Programming public spaces with a variety of activities from markets to fitness and games to performance arts and crafts
brings life to a place and attracts even more people to a neighborhood. In New York City, Bryant Park was formerly home to several drug-dealing gangs and underwent a major renovation. Committed to change, business owners supported redevelopment of the plaza through a special taxing district and created a more welcoming, accessible design, with the park booked morning, noon, and night with activities for all ages and cultural backgrounds.
Candy Chang, an artist and urban planner, recently spoke at the Walker Art Center and shared her vision for community spaces as inspiring places where citizens are both contemplative and engaged. One of Chang’s most successful projects, a wall that encourages passerby’s to fill in the blank answering the question “Before I die I want to…” has expanded to cities on several continents. A “Before I die” wall launched in Minneapolis in the Whittier neighborhood just hours before Chang’s arrival and was completely filled by eager citizens on the first day.

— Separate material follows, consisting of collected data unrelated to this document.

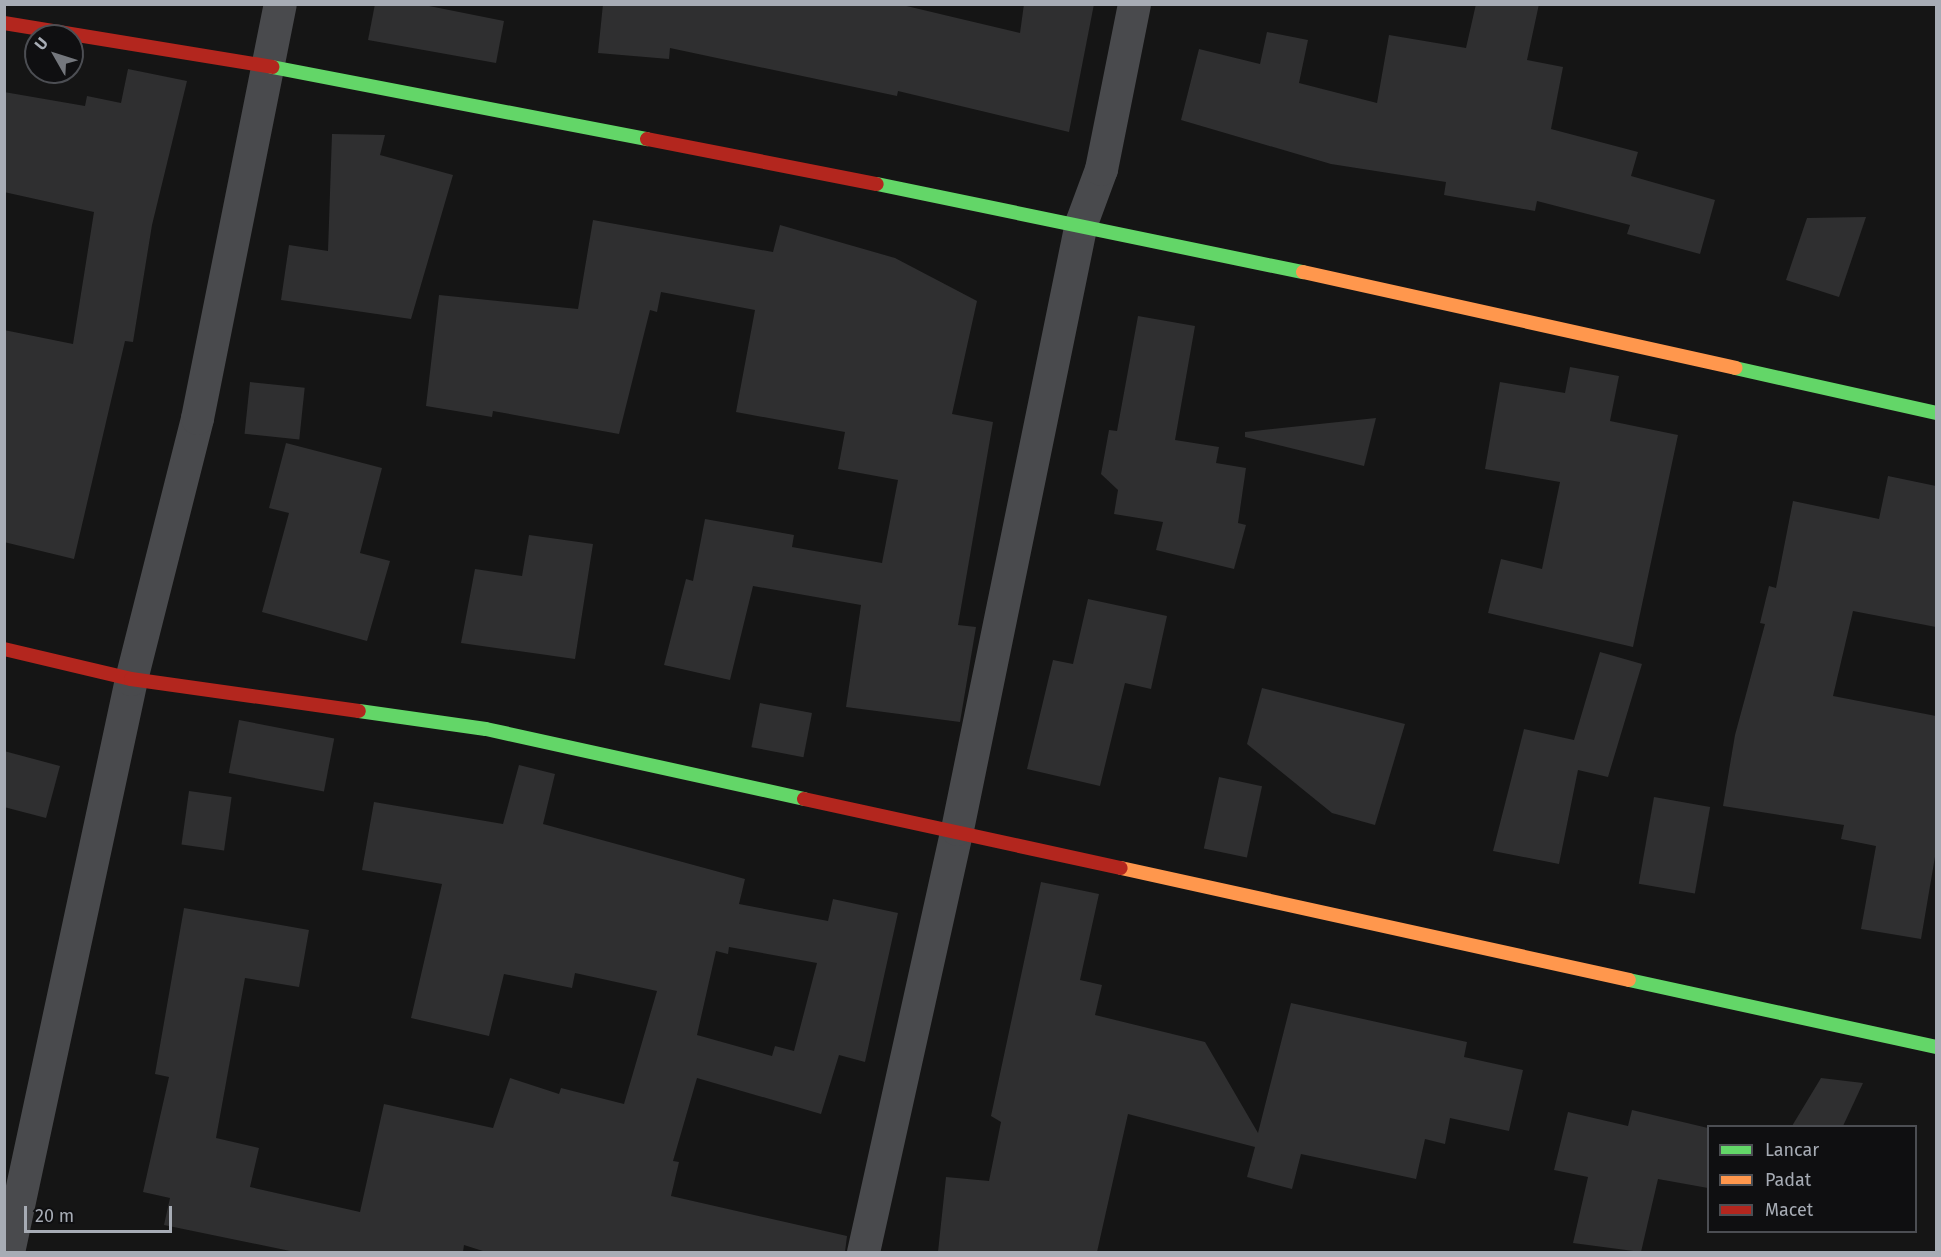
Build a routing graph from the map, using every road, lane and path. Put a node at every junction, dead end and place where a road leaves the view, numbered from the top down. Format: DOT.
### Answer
graph roads {
  1 [pos="280,4"];
  2 [pos="1134,4"];
  3 [pos="4,23"];
  4 [pos="267,66"];
  5 [pos="1081,223"];
  6 [pos="1936,413"];
  7 [pos="4,649"];
  8 [pos="131,679"];
  9 [pos="957,829"];
  10 [pos="1936,1047"];
  11 [pos="8,1252"];
  12 [pos="863,1252"];
  1 -- 4 [label="street"];
  2 -- 5 [label="street"];
  3 -- 4 [label="street"];
  4 -- 5 [label="street"];
  4 -- 8 [label="street"];
  5 -- 6 [label="street"];
  5 -- 9 [label="street"];
  7 -- 8 [label="street"];
  8 -- 9 [label="street"];
  8 -- 11 [label="street"];
  9 -- 10 [label="street"];
  9 -- 12 [label="street"];
}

Chang believes that people are full of great ideas about how to make their city a better place, and they are ready to contribute to positive social change. Neighborland, a website where citizens can post ideas for development in their neighborhood, launched during Chang’s April visit and Minneapolitans have already posted dozens of innovative ideas for improving the City by Nature. One of the most popular ideas so far is creating a bike and pedestrian only environment in downtown Minneapolis.
Charles Landry, another recent visitor to Minneapolis with the Talk-It Hennepin Series, advises that project planners, architects, and developers ask the question: “Is a public space or building saying yes (encouraging visitors to enter and interact) or no (sending the message that visitors are not welcome)?”.
As more people choose to live in urban environments, creating effective and inspiring public spaces will contribute to safety, quality of life, and a diverse, prospering economy. The Cornerstone Group is committed to implementing these critical design elements in its development projects.